■ **TASK DIRECTIONS**
Skip any pictures. Repeat the data exactly, from its first line through the line that holds "left elbow: (437, 381)", both included.

Records from a dataset:
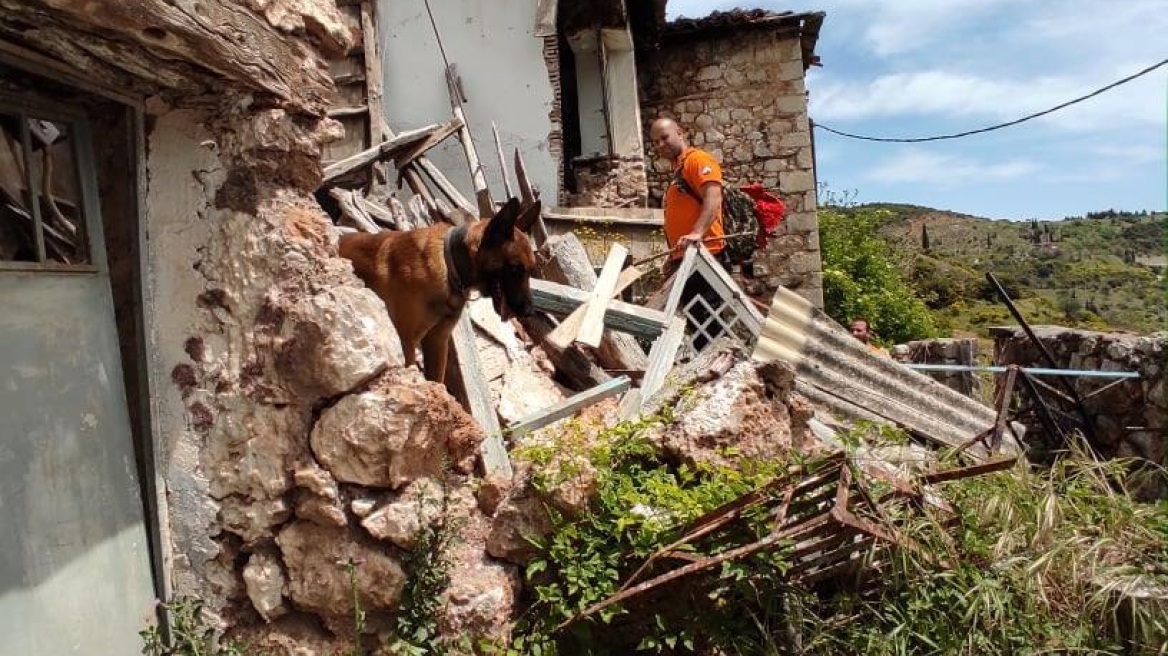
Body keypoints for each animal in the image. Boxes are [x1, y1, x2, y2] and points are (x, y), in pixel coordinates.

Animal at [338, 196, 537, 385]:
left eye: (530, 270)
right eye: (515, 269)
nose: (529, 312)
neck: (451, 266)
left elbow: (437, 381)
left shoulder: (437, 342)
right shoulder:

■ **EXERCISE ANSWER**
Body keypoints for each animal in the image. Boxes are [x1, y1, x2, y2] and points are (x, y), in pixel coordinates.

Animal at [338, 196, 537, 385]:
left eye: (530, 270)
right eye: (515, 269)
nose: (529, 312)
neck: (451, 266)
left elbow: (437, 381)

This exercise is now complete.